In your reply, print every line of the listing exactly and omit all images.

> DATASET EXCERPT
+--

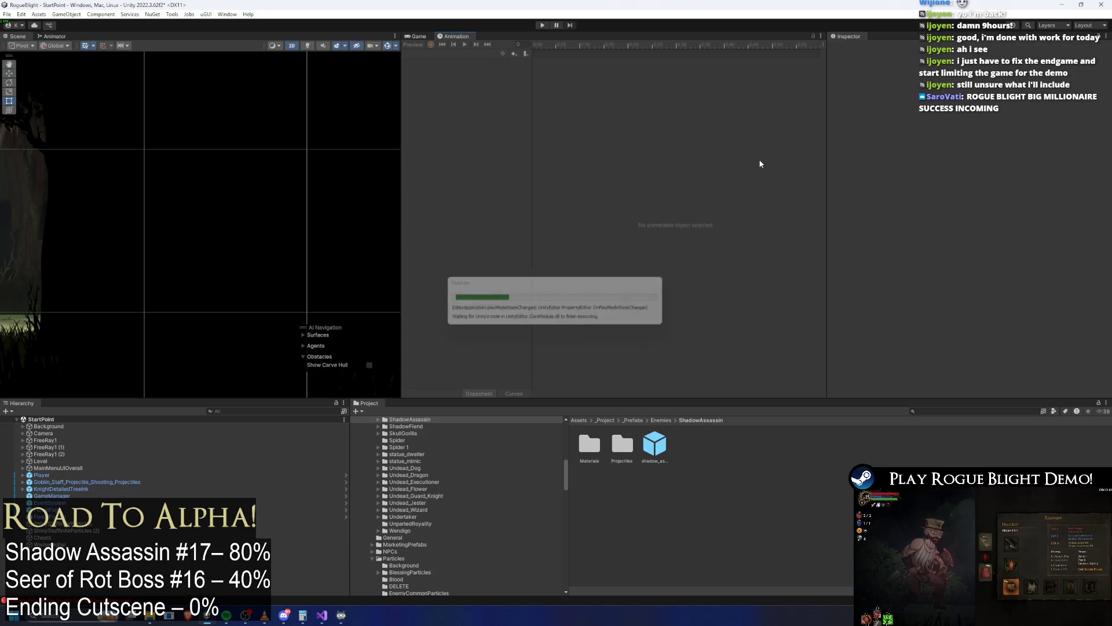
Browse the Projectiles folder, then reopen the shadow_assassin prefab.
double_click(625, 454)
double_click(624, 449)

+--

> TASK RESULT
Browse the Projectiles folder, then reopen the shadow_assassin prefab.
double_click(625, 454)
double_click(624, 449)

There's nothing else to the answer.